Nach dem Motto „Kein Trend ohne Gegentrend“ spüren aber auch die Printmedien einen Aufwind – manche zumindest. Burda-Manager Welte sagt, das Nachrichtenmagazin Focus verzeichne im vierten Quartal in Folge Zuwächse im Kiosk-Absatz. Welte: „Die Menschen kaufen Printmedien wegen der journalistischen Qualität, auch im digitalen Zeitalter“. Und selbst neue Titel können funktionieren, wie das Magazin Neon beweist. Es erreicht 1,1 Millionen Menschen in der als besonders schwierig geltenden Zielgruppe der 20- bis 35-Jährigen.
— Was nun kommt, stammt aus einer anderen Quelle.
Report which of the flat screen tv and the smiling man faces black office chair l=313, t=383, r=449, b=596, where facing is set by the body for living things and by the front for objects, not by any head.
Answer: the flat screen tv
Chefredakteur Michael Ebert: „Natürlich lesen die jungen Leute Zeitungen und Zeitschriften, wenn man ihnen ein ernsthaftes Angebot macht, das glaubwürdig ist.“
Andere sehen die Zukunft der gedruckten Zeitung weniger optimistisch. Peter Hogenkamp zum Beispiel, Leiter Digitale Medien der NZZ Gruppe (Neue Zürcher Zeitung). Die Diskussion, ob der Klassiker noch fünf, fünfzig oder 500 Jahre lebt, hält er für müßig. Fakt sei: „Wir brauchen ein Ersatzprodukt. Wir sehen doch, dass sich das Mediennutzungsverhalten radikal ändert.“ Oft stünden sich die Medienhäuser selbst im Wege, wenn es darum gehe, sich neu zu erfinden. Nicht alle gelernten Print-Journalisten sind auf das Internet gut zu sprechen. „Als Digitaler ist man schon noch das Schmuddelkind.“
Verleger bemängeln unzureichenden Urheberschutz
Als wären die Herausforderungen nicht mächtig genug, sieht sich die Branche auch von der Politik teilweise im Stich gelassen. Die Verleger bemängeln nach Aussage Scherers einen völlig unzureichenden Urheberschutz im Online- und Mobil-Bereich. Scherer: „Das Internet darf nicht länger ein rechtsfreier Raum bleiben, in dem die Piraterie fröhliche Urständ feiert.“
Die Forderung der Verleger nach einem Leistungsschutzrecht besteht seit Jahren, passiert ist bislang wenig, räumt Bayerns Medienminister Marcel Huber ein. „Ich verstehe Ihre Ungeduld“, sagt er an die Adresse der Unternehmer. „Das muss schneller gehen.“ Konkret wird der Staatsminister nicht, eher grundsätzlich: Bei all dem Wandel gibt es demnach doch eine Konstante: das Bedürfnis der Gesellschaft nach Information, nach Tiefgang, nach Orientierung.
Und schließlich bemüht Huber das Wort vom Qualitätsjournalismus, der selbst in der Medienwirklichkeit des Jahres 2011 „einen Wert und einen Preis“ hat. Damit könnten alle gut leben.